Before I belonged, I didn’t. I was a data miner who wrote the disgracebook algorithms that made media less social. I was the son of an oil miner in a small field in the plains of West Texas. You might know the company I cofounded by a different name. I bet you use the platform I built too — probably even a little bit too much. Well, I used your data. And I became the company’s CMO, the Chief Marketing Officer, but I was later reviled as its Chief Manipulation Officer, because my algorithms manipulated—and sold—

YOU.

Perhaps you’d like to listen to some music below while you read?

BE LONG BE STRONG_V3.mp3

I had hoped to create joy and connection in the world, but I was paid handsomely by our Shareholders at Sequoia Capitol™ on the bottom line, so I drove traffic to our platform using the emotions that sold best—Anger and Division, Hate and Fear.

When  we started scrolling, we stopped livin’, and lovin’. When my heart and life grew dark, I finally lost my Self.

But the greatest tragedy came later. As our screens got smaller, so did our gatherings, until our screens got so small that we didn’t gather at all.

I sold the eyeballs that those negative feelings drew to companies for a massive profit. And as the social media landscape I helped architect tore apart society’s fabric—and millions of families along with it—my bank account grew beyond imagination. But along the way, I lost my imagination,my joy,  and ultimately, my family too.

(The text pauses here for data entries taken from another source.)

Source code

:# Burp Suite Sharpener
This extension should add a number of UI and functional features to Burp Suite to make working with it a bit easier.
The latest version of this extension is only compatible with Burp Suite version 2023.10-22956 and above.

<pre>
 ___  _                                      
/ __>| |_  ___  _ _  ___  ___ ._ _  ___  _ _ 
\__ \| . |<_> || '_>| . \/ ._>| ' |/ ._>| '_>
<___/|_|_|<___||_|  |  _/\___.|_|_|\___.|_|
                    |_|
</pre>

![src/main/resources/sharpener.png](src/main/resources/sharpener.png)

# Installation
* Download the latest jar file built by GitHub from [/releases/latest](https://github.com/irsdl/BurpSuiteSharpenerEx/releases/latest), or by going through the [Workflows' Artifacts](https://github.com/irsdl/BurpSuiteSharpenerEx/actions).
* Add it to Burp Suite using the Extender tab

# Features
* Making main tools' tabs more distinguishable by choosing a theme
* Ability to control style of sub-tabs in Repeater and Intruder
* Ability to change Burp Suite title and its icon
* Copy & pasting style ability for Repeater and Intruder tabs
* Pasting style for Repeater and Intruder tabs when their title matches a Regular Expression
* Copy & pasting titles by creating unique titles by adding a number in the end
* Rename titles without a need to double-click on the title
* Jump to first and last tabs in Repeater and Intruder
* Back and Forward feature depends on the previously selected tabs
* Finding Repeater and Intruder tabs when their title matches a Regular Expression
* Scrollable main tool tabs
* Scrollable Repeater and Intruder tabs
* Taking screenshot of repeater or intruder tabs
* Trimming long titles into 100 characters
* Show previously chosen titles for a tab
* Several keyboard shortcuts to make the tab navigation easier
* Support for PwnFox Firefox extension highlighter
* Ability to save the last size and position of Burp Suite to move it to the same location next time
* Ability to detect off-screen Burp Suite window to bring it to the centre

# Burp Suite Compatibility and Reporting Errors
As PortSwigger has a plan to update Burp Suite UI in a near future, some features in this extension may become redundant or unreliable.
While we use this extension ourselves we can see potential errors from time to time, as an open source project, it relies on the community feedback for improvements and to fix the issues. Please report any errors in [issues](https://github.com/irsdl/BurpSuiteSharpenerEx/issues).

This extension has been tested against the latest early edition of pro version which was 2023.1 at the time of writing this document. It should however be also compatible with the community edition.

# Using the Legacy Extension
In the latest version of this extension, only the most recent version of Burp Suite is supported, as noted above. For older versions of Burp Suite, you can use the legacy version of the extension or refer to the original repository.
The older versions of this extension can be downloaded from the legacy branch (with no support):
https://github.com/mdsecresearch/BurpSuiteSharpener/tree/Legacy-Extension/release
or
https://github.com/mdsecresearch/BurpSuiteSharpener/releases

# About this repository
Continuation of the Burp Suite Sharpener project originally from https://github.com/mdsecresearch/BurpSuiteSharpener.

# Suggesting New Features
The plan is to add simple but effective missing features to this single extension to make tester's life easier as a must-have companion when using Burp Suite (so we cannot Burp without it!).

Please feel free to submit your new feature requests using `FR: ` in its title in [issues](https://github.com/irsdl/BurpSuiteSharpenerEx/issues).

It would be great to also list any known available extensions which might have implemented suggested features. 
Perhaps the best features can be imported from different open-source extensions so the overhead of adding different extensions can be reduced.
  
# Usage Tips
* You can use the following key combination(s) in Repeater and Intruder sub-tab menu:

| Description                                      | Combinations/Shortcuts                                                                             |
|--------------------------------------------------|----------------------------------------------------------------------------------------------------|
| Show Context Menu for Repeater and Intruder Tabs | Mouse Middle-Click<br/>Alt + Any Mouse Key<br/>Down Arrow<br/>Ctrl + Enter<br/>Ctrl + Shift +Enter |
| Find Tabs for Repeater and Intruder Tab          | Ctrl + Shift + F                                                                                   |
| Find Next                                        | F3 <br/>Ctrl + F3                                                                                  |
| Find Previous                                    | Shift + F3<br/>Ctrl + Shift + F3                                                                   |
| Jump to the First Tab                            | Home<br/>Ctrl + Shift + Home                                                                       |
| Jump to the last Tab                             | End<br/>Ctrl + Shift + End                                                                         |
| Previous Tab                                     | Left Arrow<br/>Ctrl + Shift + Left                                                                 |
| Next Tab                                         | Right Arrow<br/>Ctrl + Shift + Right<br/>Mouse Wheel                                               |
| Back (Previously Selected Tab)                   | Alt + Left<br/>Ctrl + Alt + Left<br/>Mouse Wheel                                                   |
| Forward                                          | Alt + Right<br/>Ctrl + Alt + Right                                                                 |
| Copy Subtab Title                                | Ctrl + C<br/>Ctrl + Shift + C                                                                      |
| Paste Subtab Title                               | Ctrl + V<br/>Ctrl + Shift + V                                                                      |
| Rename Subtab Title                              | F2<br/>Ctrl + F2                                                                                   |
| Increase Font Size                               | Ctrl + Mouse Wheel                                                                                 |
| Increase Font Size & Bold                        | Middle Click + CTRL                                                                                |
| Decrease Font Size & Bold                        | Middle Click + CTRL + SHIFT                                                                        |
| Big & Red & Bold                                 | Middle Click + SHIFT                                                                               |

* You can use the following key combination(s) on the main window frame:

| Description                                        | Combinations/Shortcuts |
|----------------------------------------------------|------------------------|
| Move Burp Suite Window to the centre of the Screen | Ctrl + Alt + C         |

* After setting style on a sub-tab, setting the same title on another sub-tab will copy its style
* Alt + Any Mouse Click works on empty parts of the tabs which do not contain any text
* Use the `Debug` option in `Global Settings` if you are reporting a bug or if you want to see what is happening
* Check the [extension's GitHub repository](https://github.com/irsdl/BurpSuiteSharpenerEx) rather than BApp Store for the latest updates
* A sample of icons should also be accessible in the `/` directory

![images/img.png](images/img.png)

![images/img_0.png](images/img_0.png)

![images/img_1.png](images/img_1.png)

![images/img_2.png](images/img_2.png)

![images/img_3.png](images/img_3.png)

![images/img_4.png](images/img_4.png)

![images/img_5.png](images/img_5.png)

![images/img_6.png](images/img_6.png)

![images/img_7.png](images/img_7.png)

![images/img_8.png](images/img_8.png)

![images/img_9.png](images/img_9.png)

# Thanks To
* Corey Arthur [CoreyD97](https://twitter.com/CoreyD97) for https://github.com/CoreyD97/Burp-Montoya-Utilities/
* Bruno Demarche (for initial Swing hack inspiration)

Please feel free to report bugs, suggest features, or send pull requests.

Wyoming, before he changed his name and became the one named enigma that the world’s come to know him by, was my rival for Shy Ann’s love, and once upon a time, he was also my brother. We had two different mothers: Mine, the sister of a game theorist who’d won the Nobel Prize in Economics. [**Uncle John Nash](https://en.m.wikipedia.org/wiki/John_Forbes_Nash_Jr.)** was a novel thinker known in Nobel circles for his theories, helping the world better understand the interconnectedness of our societal fabric, the very fabric I’d destroyed with the algorithms that fascinated me as a young engineer at disgracebook.

I’d never really taken his Nash Equilibrium to heart, because the prisoners my uncle saw, Wyoming (“Wy”) and I, we were trapped in our own Prisoner’s Dilemma, fighting for our father’s attention in a game where no player benefitted while the others strategy remained unchanged. Uncle John solved The Prisoners Dilemma.

Wy and I could never release ourselves from that prison of our own making, the one my father helped create.

They called him domineering. Wy and I played the same game growin up, our father’s game.

Me, the unseen son, in Wyoming’s shadow—quiet, overanalytical, overlooked. But during those hot Texas summers, when Wy would leave St. Louis and come to our father’s ranch,

We’d fight for his affection, convinced it was a winner-take-all-game for our father’s love. He liked it that way.

I manufactured crisis and played the Victim. I’d inflate my successes and play the Hero. None of it seemed to buy my father’s love which was never for sale, as much as he pretended it could be bought. Wy accused me of manipulation. So, it only made sense I’d pursue a career in it.

We lost touch as I went to MIT for a degree in computer science. I wasn’t done running, trying to prove myself. So, I went to France for an MBA from INSEAD. Everyone was obsessed with marketing and accounting classes, but for me, it was all about distribution.

But what I was distributing out into the world was greed and selfishness, borne from the scarcity mindset our father had instilled in us as kids, and mirrored in the capitalist system that I entered after graduation: the one that pitted us all, against each other.